[Over deze taak] Geef de regels tussen de regel met "What is the label" en de regel met "Reading left to right, read", beide inbegrepen, ongewijzigd weer. Laat de afbeeldingen in je antwoord weg.

[Uittreksels uit gegevens]

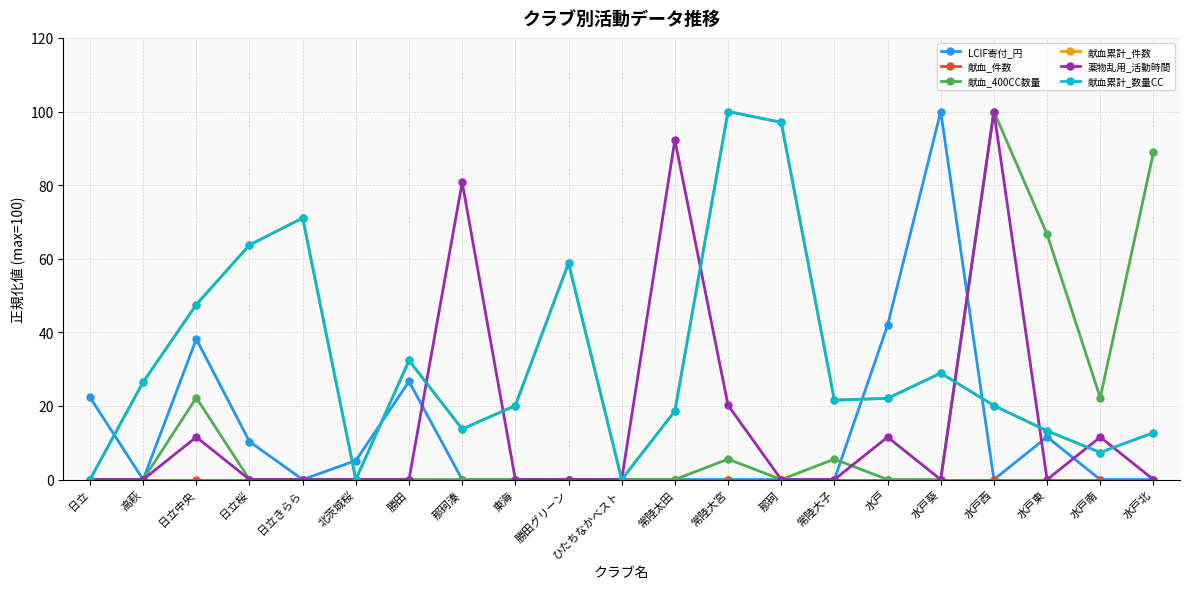

Reading left to right, transcribe all the data shown in this chart.

LCIF寄付_円: 日立=22.3	高萩=0.0	日立中央=38.2	日立桜=10.3	日立きらら=0.0	北茨城桜=5.2	勝田=26.7	那珂湊=0.0	東海=0.0	勝田グリーン=0.0	ひたちなかベスト=0.0	常陸太田=0.0	常陸大宮=0.0	那珂=0.0	常陸大子=0.0	水戸=41.9	水戸葵=100.0	水戸西=0.0	水戸東=11.6	水戸南=0.0	水戸北=0.0
献血_件数: 日立=0.0	高萩=0.0	日立中央=0.0	日立桜=0.0	日立きらら=0.0	北茨城桜=0.0	勝田=0.0	那珂湊=0.0	東海=0.0	勝田グリーン=0.0	ひたちなかベスト=0.0	常陸太田=0.0	常陸大宮=0.0	那珂=0.0	常陸大子=0.0	水戸=0.0	水戸葵=0.0	水戸西=0.0	水戸東=0.0	水戸南=0.0	水戸北=0.0
献血_400CC数量: 日立=0.0	高萩=0.0	日立中央=22.2	日立桜=0.0	日立きらら=0.0	北茨城桜=0.0	勝田=0.0	那珂湊=0.0	東海=0.0	勝田グリーン=0.0	ひたちなかベスト=0.0	常陸太田=0.0	常陸大宮=5.6	那珂=0.0	常陸大子=5.6	水戸=0.0	水戸葵=0.0	水戸西=100.0	水戸東=66.7	水戸南=22.2	水戸北=88.9
献血累計_件数: 日立=0.0	高萩=26.5	日立中央=47.5	日立桜=63.7	日立きらら=71.1	北茨城桜=0.0	勝田=32.4	那珂湊=13.7	東海=20.1	勝田グリーン=58.8	ひたちなかベスト=0.0	常陸太田=18.6	常陸大宮=100.0	那珂=97.1	常陸大子=21.6	水戸=22.1	水戸葵=28.9	水戸西=20.1	水戸東=13.2	水戸南=7.4	水戸北=12.7
薬物乱用_活動時間: 日立=0.0	高萩=0.0	日立中央=11.5	日立桜=0.0	日立きらら=0.0	北茨城桜=0.0	勝田=0.0	那珂湊=80.8	東海=0.0	勝田グリーン=0.0	ひたちなかベスト=0.0	常陸太田=92.3	常陸大宮=20.2	那珂=0.0	常陸大子=0.0	水戸=11.5	水戸葵=0.0	水戸西=100.0	水戸東=0.0	水戸南=11.5	水戸北=0.0
献血累計_数量CC: 日立=0.0	高萩=26.5	日立中央=47.5	日立桜=63.7	日立きらら=71.1	北茨城桜=0.0	勝田=32.4	那珂湊=13.7	東海=20.1	勝田グリーン=58.8	ひたちなかベスト=0.0	常陸太田=18.6	常陸大宮=100.0	那珂=97.1	常陸大子=21.6	水戸=22.1	水戸葵=28.9	水戸西=20.1	水戸東=13.2	水戸南=7.4	水戸北=12.7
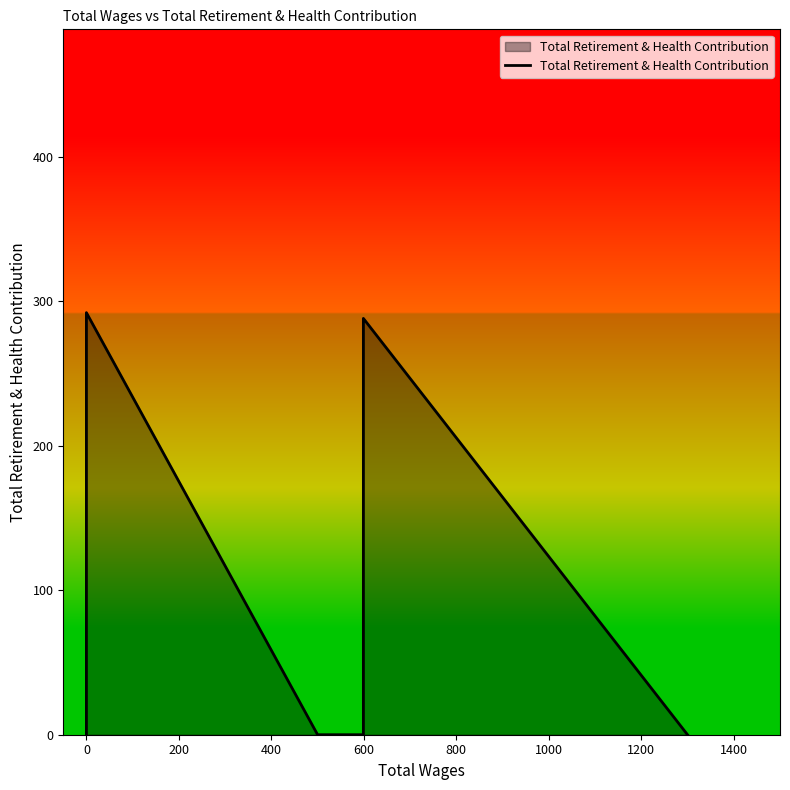

What is the label of the 24th point from the right?

1200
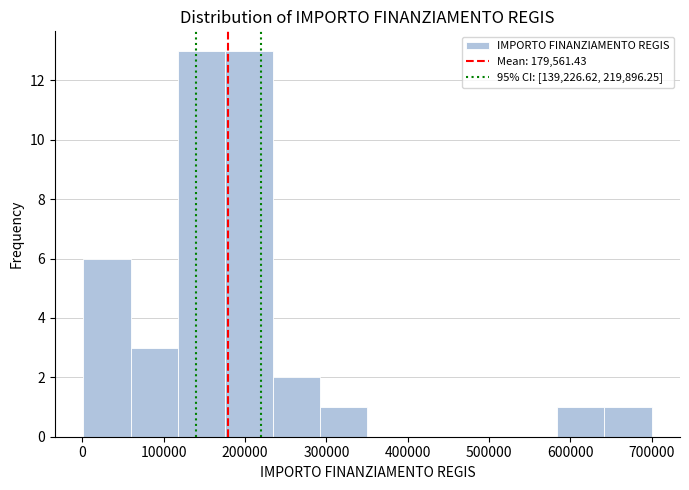

Reading left to right, transcribe this chart: for each bar, give the range it covers on the x-axis and its height. Neither the bar edges nor the heights are printed on the chart, so give them approximately, as read against the axes.

0 to 60000: 6
60000 to 120000: 3
120000 to 180000: 13
180000 to 230000: 13
230000 to 290000: 2
290000 to 350000: 1
350000 to 410000: 0
410000 to 470000: 0
470000 to 530000: 0
530000 to 580000: 0
580000 to 640000: 1
640000 to 700000: 1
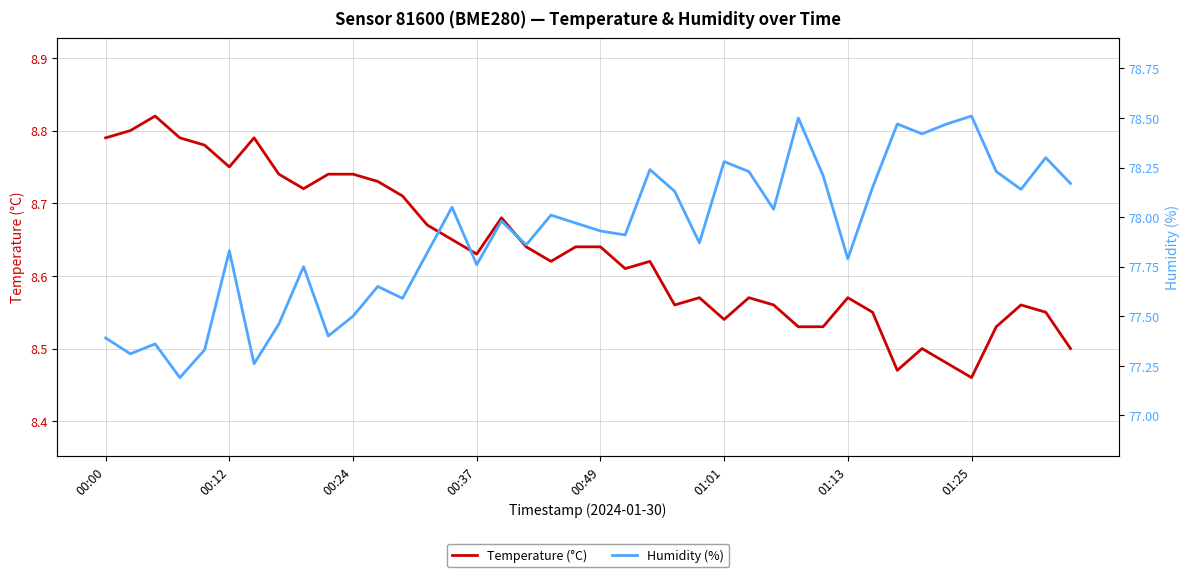

What is the total value across all series at 36?

86.8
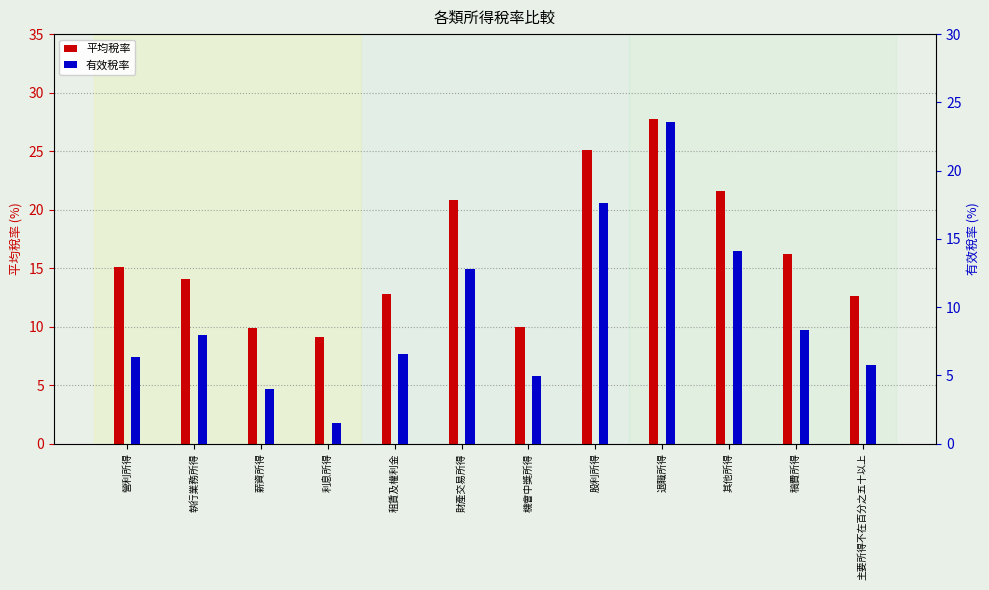

Rank the series by their average value, from highest to lowest.

平均稅率, 有效稅率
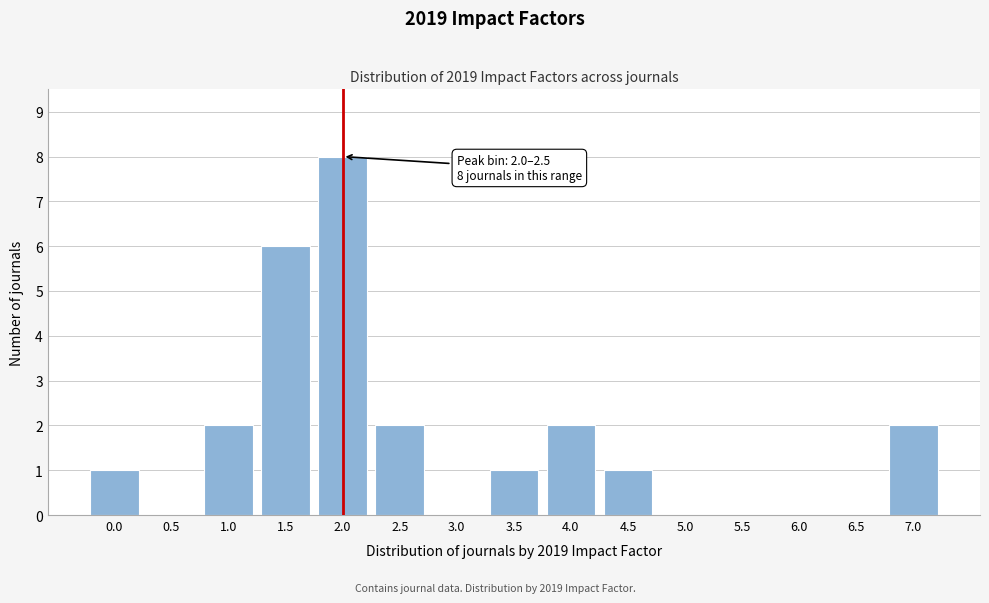

Reading left to right, what are all the values shown in this chart?

0.0=1	0.5=0	1.0=2	1.5=6	2.0=8	2.5=2	3.0=0	3.5=1	4.0=2	4.5=1	5.0=0	5.5=0	6.0=0	6.5=0	7.0=2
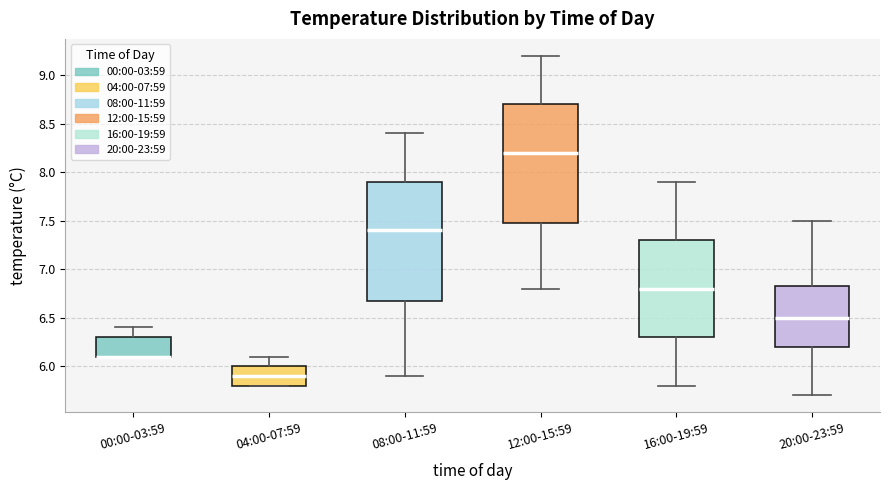

Reading left to right, read every box against the y-axis: the position of its median line, the range the box covers, and the ends of its whiskers. The values are not printed on the chart, so give them approximately, as read against the axis.

00:00-03:59: median 6.10 (drawn on the box's lower edge), box 6.10 to 6.30, whiskers 6.10 to 6.40
04:00-07:59: median 5.90, box 5.80 to 6.00, whiskers 5.80 to 6.10
08:00-11:59: median 7.40, box 6.70 to 7.90, whiskers 5.90 to 8.40
12:00-15:59: median 8.20, box 7.50 to 8.70, whiskers 6.80 to 9.20
16:00-19:59: median 6.80, box 6.30 to 7.30, whiskers 5.80 to 7.90
20:00-23:59: median 6.50, box 6.20 to 6.85, whiskers 5.70 to 7.50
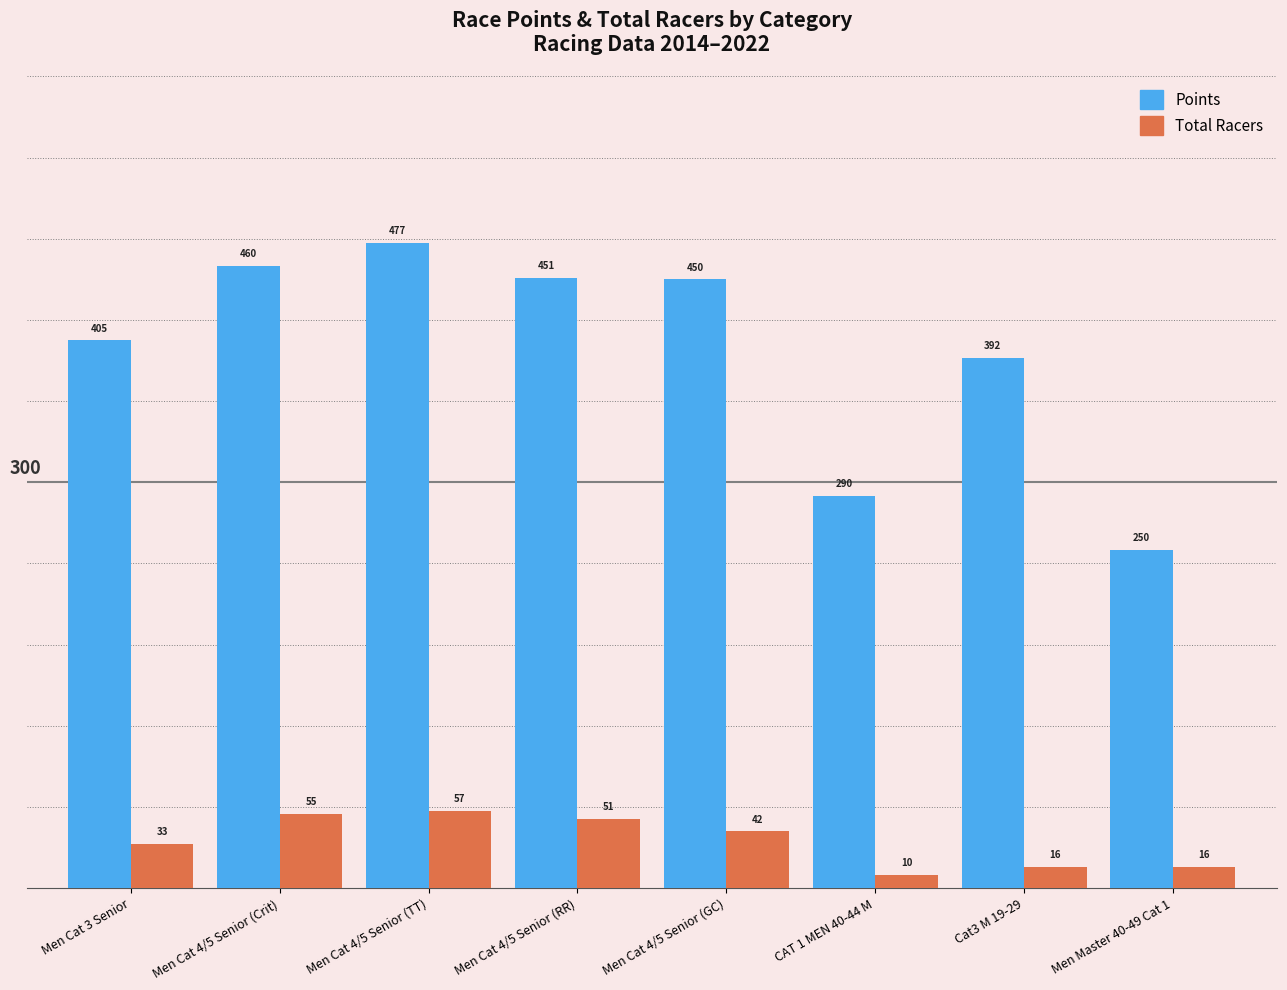

The value of Points at Cat3 M 19-29 is 96.8. True or false?

False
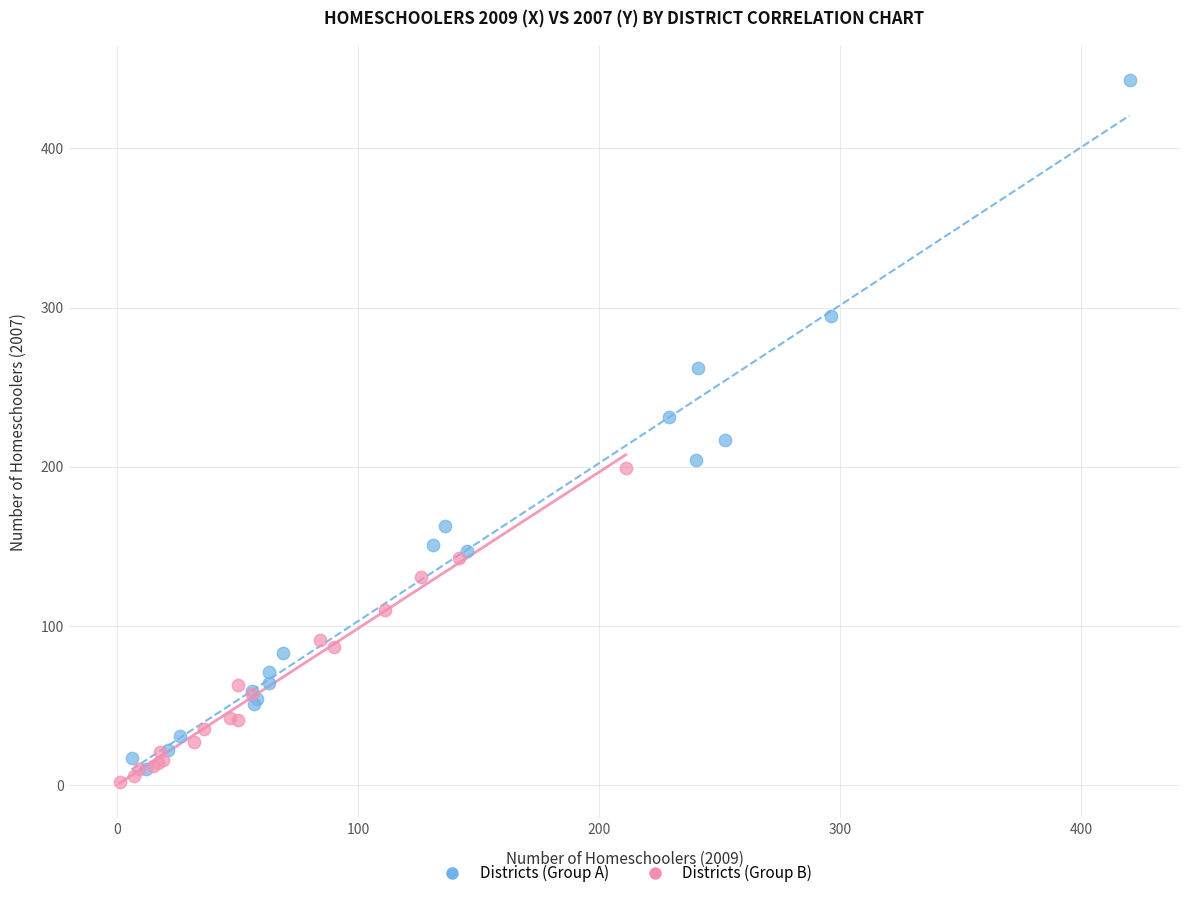

Which series has the largest Y range (max minus min)?

Districts (Group A)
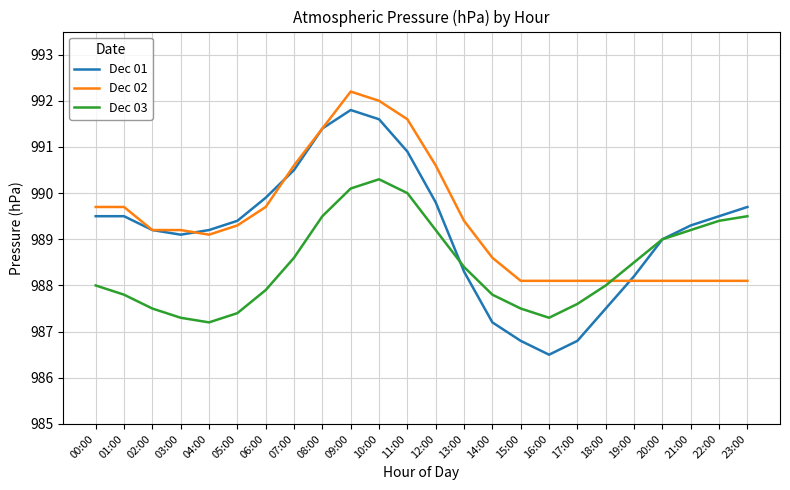

How many lines are shown in the chart?

3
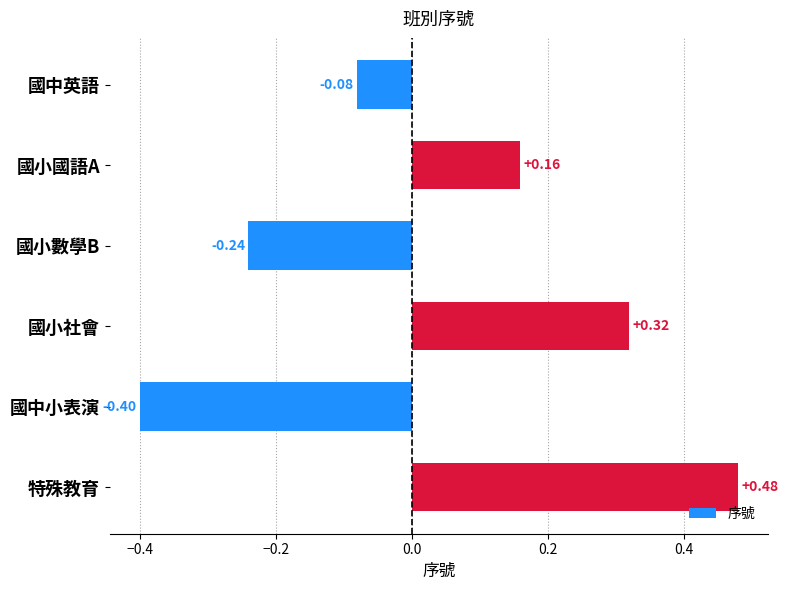

Where is the data nearest to the value 0?

國中英語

[Antwoord op taak]
What is the label of the 24th point from the right?

1200

Reading left to right, transcribe this chart: for each bar, give the range it covers on the x-axis and its height. Neither the bar edges nor the heights are printed on the chart, so give them approximately, as read against the axes.

0 to 60000: 6
60000 to 120000: 3
120000 to 180000: 13
180000 to 230000: 13
230000 to 290000: 2
290000 to 350000: 1
350000 to 410000: 0
410000 to 470000: 0
470000 to 530000: 0
530000 to 580000: 0
580000 to 640000: 1
640000 to 700000: 1

What is the total value across all series at 36?

86.8

Rank the series by their average value, from highest to lowest.

平均稅率, 有效稅率

Reading left to right, what are all the values shown in this chart?

0.0=1	0.5=0	1.0=2	1.5=6	2.0=8	2.5=2	3.0=0	3.5=1	4.0=2	4.5=1	5.0=0	5.5=0	6.0=0	6.5=0	7.0=2

Reading left to right, read every box against the y-axis: the position of its median line, the range the box covers, and the ends of its whiskers. The values are not printed on the chart, so give them approximately, as read against the axis.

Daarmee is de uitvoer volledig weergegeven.